Victoria Risbrough, PhD
University of California San Diego
Dr. Risbrough holds a dual appointment at the San Diego Veterans Affairs Healthcare Services and the University of California San Diego. At the VA, she is the Co-Director of Clinical Neuroscience for the Center of Excellence for Stress and Mental Health and a VA Research Career Scientist. At UCSD she is Professor and Vice Chair of Academic Affairs for Psychiatry and Co-Director of Faculty Mentor Training Program for the Health Sciences Office of Faculty Affairs. Her research focuses on identifying mechanisms and treatments of anxiety and depression particularly trauma-related disorders. She leads a dual preclinical/clinical research program focusing on identifying mechanisms of risk and resilience to post-traumatic stress disorder, as well as development of new pharmacological treatments for these disorders. She uses homologous physiological and behavioral measures of trauma response across rodents and humans to develop translational probes of anxiety responding and treatment efficacy. Her preclinical laboratory uses behavioral, pharmacological, genetic and molecular techniques to identify genetic and circuit mechanisms of enduring trauma responses.

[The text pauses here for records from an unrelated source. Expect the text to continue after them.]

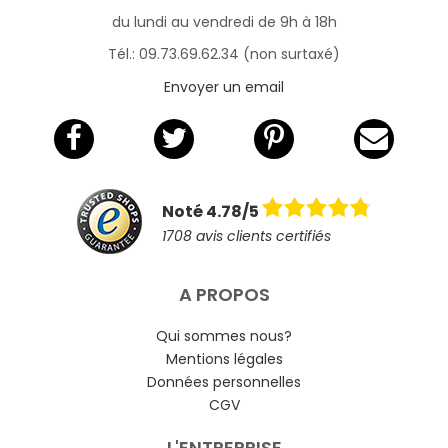
du lundi au vendredi de 9h à 18h
Tél.: 09.73.69.62.34 (non surtaxé)
Envoyer un email
Noté 4.78/5
1708 avis clients certifiés
A PROPOS
Qui sommes nous?
Mentions légales
Données personnelles
CGV
L'ENTREPRISE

Her clinical work examines mechanisms underlying core disruptions of fear learning and inhibition in trauma-related disorders, as well as development of novel pharmacological treatments targeting these mechanisms. Examples of her clinical work include the Marine Resiliency Study, assessing neurocognitive, biological and psychophysiological markers of risk for PTSD in combat exposed individuals. She is member of the Scientific Council for the Anxiety and Depression Association of America, is a Fellow of the American College of Neuropsychopharmacology and is Associate Editor of Neurobiology of Stress. Her work is funded by National Institute of Health, Department of Defense, Veteran’s Affairs and foundations including Cohen Veteran’s Biosciences and Brain Behavioral Research Foundation.
Dr. Risbrough has been an ADAA member since 2005, joined the Board in 2024, and previously served a term as co-chair of the Scientific Council.